▸ Extracted records
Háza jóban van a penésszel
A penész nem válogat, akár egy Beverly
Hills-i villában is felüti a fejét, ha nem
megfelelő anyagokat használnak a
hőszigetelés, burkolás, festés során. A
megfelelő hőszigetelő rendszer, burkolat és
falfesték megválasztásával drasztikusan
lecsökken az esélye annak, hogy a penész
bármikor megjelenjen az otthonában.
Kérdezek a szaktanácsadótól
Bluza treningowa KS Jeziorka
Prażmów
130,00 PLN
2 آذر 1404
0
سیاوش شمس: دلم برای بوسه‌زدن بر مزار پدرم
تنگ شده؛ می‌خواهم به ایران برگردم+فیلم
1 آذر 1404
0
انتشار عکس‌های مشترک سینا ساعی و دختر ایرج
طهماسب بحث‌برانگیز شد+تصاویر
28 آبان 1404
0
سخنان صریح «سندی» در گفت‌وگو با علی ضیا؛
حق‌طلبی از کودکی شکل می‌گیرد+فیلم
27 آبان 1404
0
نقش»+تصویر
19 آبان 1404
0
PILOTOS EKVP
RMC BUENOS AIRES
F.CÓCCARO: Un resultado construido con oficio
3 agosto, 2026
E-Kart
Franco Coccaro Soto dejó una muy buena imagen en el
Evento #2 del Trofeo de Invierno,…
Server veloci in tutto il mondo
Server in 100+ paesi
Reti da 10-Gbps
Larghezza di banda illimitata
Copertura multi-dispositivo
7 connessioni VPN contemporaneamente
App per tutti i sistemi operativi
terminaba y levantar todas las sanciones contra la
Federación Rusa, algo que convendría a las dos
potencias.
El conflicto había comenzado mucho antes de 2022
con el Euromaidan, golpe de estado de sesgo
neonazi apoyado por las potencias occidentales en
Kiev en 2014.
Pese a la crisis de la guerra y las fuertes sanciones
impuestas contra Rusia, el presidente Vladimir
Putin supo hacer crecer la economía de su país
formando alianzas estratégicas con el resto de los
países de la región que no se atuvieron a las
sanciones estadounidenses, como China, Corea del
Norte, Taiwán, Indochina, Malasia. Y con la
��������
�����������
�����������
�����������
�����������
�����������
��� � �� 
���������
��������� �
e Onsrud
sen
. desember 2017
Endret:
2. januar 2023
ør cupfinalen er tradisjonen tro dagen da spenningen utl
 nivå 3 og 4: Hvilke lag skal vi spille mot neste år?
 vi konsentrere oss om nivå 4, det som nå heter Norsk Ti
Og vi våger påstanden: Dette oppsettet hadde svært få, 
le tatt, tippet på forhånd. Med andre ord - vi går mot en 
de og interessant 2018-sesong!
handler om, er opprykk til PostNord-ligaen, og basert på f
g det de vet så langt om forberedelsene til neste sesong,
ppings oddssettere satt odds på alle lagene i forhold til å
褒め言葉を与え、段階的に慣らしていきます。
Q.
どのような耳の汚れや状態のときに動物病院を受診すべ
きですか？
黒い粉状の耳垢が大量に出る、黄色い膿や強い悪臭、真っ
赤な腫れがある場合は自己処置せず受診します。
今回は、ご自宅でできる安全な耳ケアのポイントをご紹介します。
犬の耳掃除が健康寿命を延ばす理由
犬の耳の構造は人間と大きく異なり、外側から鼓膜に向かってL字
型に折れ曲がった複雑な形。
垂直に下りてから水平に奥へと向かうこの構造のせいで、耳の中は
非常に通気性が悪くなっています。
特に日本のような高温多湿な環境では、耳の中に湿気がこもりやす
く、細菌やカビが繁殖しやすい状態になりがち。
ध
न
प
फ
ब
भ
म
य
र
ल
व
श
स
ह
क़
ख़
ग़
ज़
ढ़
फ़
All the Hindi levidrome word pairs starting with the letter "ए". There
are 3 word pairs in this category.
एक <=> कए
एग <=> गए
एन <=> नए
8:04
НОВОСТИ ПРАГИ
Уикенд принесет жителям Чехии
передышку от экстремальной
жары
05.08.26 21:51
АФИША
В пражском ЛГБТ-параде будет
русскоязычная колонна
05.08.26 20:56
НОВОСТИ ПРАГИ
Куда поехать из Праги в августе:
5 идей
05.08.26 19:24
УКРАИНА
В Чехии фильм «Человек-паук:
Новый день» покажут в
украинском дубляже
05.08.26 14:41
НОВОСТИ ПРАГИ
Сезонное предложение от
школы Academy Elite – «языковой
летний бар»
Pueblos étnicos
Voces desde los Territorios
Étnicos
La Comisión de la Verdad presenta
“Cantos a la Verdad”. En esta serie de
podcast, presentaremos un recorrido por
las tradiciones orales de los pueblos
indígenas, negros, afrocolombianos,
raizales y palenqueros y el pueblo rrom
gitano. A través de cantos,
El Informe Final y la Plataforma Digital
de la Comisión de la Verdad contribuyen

▸ Task details
Exact copy required. Retype all of the entries word for word.

▸ Response
Háza jóban van a penésszel
A penész nem válogat, akár egy Beverly
Hills-i villában is felüti a fejét, ha nem
megfelelő anyagokat használnak a
hőszigetelés, burkolás, festés során. A
megfelelő hőszigetelő rendszer, burkolat és
falfesték megválasztásával drasztikusan
lecsökken az esélye annak, hogy a penész
bármikor megjelenjen az otthonában.
Kérdezek a szaktanácsadótól
Bluza treningowa KS Jeziorka
Prażmów
130,00 PLN
2 آذر 1404
0
سیاوش شمس: دلم برای بوسه‌زدن بر مزار پدرم
تنگ شده؛ می‌خواهم به ایران برگردم+فیلم
1 آذر 1404
0
انتشار عکس‌های مشترک سینا ساعی و دختر ایرج
طهماسب بحث‌برانگیز شد+تصاویر
28 آبان 1404
0
سخنان صریح «سندی» در گفت‌وگو با علی ضیا؛
حق‌طلبی از کودکی شکل می‌گیرد+فیلم
27 آبان 1404
0
نقش»+تصویر
19 آبان 1404
0
PILOTOS EKVP
RMC BUENOS AIRES
F.CÓCCARO: Un resultado construido con oficio
3 agosto, 2026
E-Kart
Franco Coccaro Soto dejó una muy buena imagen en el
Evento #2 del Trofeo de Invierno,…
Server veloci in tutto il mondo
Server in 100+ paesi
Reti da 10-Gbps
Larghezza di banda illimitata
Copertura multi-dispositivo
7 connessioni VPN contemporaneamente
App per tutti i sistemi operativi
terminaba y levantar todas las sanciones contra la
Federación Rusa, algo que convendría a las dos
potencias.
El conflicto había comenzado mucho antes de 2022
con el Euromaidan, golpe de estado de sesgo
neonazi apoyado por las potencias occidentales en
Kiev en 2014.
Pese a la crisis de la guerra y las fuertes sanciones
impuestas contra Rusia, el presidente Vladimir
Putin supo hacer crecer la economía de su país
formando alianzas estratégicas con el resto de los
países de la región que no se atuvieron a las
sanciones estadounidenses, como China, Corea del
Norte, Taiwán, Indochina, Malasia. Y con la
��������
�����������
�����������
�����������
�����������
�����������
��� � �� 
���������
��������� �
e Onsrud
sen
. desember 2017
Endret:
2. januar 2023
ør cupfinalen er tradisjonen tro dagen da spenningen utl
 nivå 3 og 4: Hvilke lag skal vi spille mot neste år?
 vi konsentrere oss om nivå 4, det som nå heter Norsk Ti
Og vi våger påstanden: Dette oppsettet hadde svært få, 
le tatt, tippet på forhånd. Med andre ord - vi går mot en 
de og interessant 2018-sesong!
handler om, er opprykk til PostNord-ligaen, og basert på f
g det de vet så langt om forberedelsene til neste sesong,
ppings oddssettere satt odds på alle lagene i forhold til å
褒め言葉を与え、段階的に慣らしていきます。
Q.
どのような耳の汚れや状態のときに動物病院を受診すべ
きですか？
黒い粉状の耳垢が大量に出る、黄色い膿や強い悪臭、真っ
赤な腫れがある場合は自己処置せず受診します。
今回は、ご自宅でできる安全な耳ケアのポイントをご紹介します。
犬の耳掃除が健康寿命を延ばす理由
犬の耳の構造は人間と大きく異なり、外側から鼓膜に向かってL字
型に折れ曲がった複雑な形。
垂直に下りてから水平に奥へと向かうこの構造のせいで、耳の中は
非常に通気性が悪くなっています。
特に日本のような高温多湿な環境では、耳の中に湿気がこもりやす
く、細菌やカビが繁殖しやすい状態になりがち。
ध
न
प
फ
ब
भ
म
य
र
ल
व
श
स
ह
क़
ख़
ग़
ज़
ढ़
फ़
All the Hindi levidrome word pairs starting with the letter "ए". There
are 3 word pairs in this category.
एक <=> कए
एग <=> गए
एन <=> नए
8:04
НОВОСТИ ПРАГИ
Уикенд принесет жителям Чехии
передышку от экстремальной
жары
05.08.26 21:51
АФИША
В пражском ЛГБТ-параде будет
русскоязычная колонна
05.08.26 20:56
НОВОСТИ ПРАГИ
Куда поехать из Праги в августе:
5 идей
05.08.26 19:24
УКРАИНА
В Чехии фильм «Человек-паук:
Новый день» покажут в
украинском дубляже
05.08.26 14:41
НОВОСТИ ПРАГИ
Сезонное предложение от
школы Academy Elite – «языковой
летний бар»
Pueblos étnicos
Voces desde los Territorios
Étnicos
La Comisión de la Verdad presenta
“Cantos a la Verdad”. En esta serie de
podcast, presentaremos un recorrido por
las tradiciones orales de los pueblos
indígenas, negros, afrocolombianos,
raizales y palenqueros y el pueblo rrom
gitano. A través de cantos,
El Informe Final y la Plataforma Digital
de la Comisión de la Verdad contribuyen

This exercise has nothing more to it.